**Exercises to complete**
1. Reproduce the part of the Hardy Perfect reel text that starts at the words "- a solid aluminum" and stops after "a striking appearance.".
2. Pick up the Hardy Perfect reel text after its last sentence and keep writing it.

**Page text**
By the end of 1891, Hardy Brothers were offering thirteen different sizes, reflecting its rapid success.

Post war Hardy Perfect reels ranging in size from 3 1/8 to 4/12

.

Inventor Foster Hardy continually refined the design, introducing numerous variations that have since become highly sought after. Early models featured brass construction and iron line guards, but by 1895 aluminium spools were adopted, with brass largely phased out by 1910. Throughout the 20th century, the Perfect was continuously refined, with various models produced for trout, salmon, and saltwater fishing.

Significant innovations during this period included the evolution of the spool cage, improvements to the drag mechanism, and the brief introduction of a Silent Check model between 1908 and 1910. Originally made for salmon fishing, the Perfect was expanded in 1895 to include trout models. These narrower versions known as "contracted" Perfects would eventually become the most population and longest-running models, remaining in production until 1995.

==Design and engineering==

The defining features of the Hardy Perfect include:

- a solid aluminum construction that balances strength and weight
- a ball-bearing spindle, which was innovative for its time and ensured the reel operated smoothly
- The anodized finish in later versions provided corrosion resistance and a striking appearance.

**Data entries**
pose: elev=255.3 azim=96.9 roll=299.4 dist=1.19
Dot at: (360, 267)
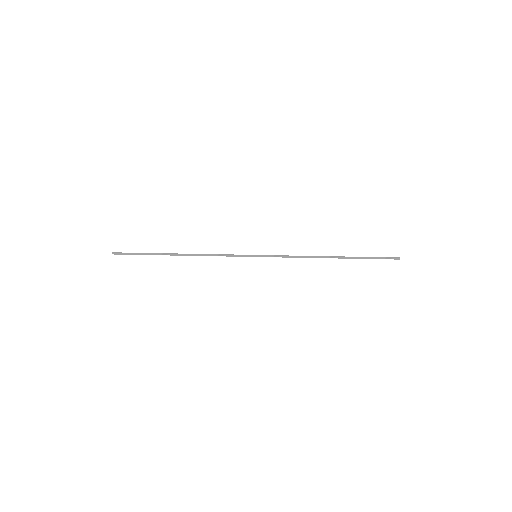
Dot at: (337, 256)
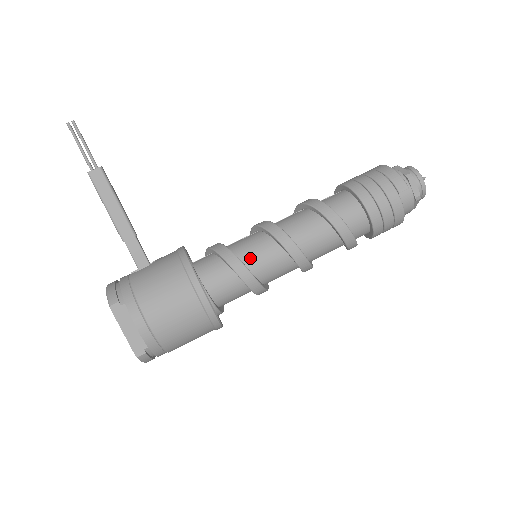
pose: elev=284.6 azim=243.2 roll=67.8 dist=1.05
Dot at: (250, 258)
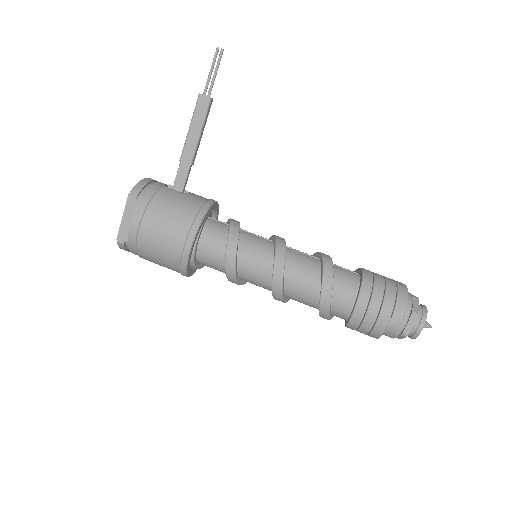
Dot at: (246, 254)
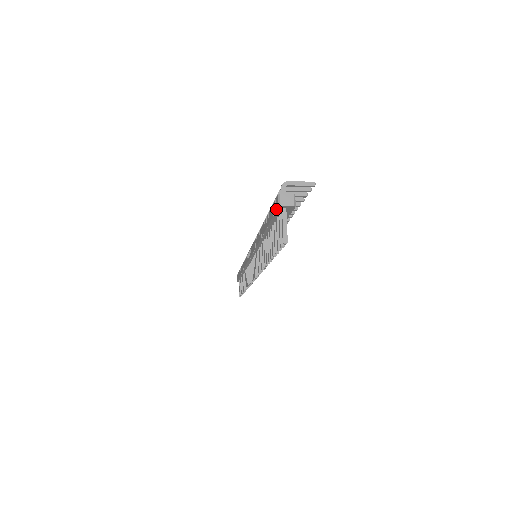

**Expected results**
1.
- a solid aluminum construction that balances strength and weight
- a ball-bearing spindle, which was innovative for its time and ensured the reel operated smoothly
- The anodized finish in later versions provided corrosion resistance and a striking appearance.

2.
- The distinctive click-check mechanism, known for its traditional ticking sound beloved by anglers

== Cultural significance ==
The Hardy Perfect has been associated with the golden era of British fly fishing. It was favored by royalty, including Edward VIII, and by prominent anglers such as G.E.M. Skues and Charles Ritz. Most recently King Charles III granted a royal warrant to Hardy. This represents the fourth warrant that specifically recognised Hardy’s excellence in supplying fly fishing tackle to members of the British Royal family.

Vintage Hardy Perfect reels are sought after by both anglers and collectors alike. In terms of rarity and value, the smallest sizes and the largest sizes command the highest prices. For example, the 2 ¼” all brass Perfect is considered to be one of the rarest, selling for a record £44,000 in 2014.

Modern replica Perfects are still made in Alnwick by Hardy, using many of the original design features, methods and machinery. Many anglers still prefer using these Perfects over modern drag systems when Spey casting for salmon or up stream dry fly for trout fishing.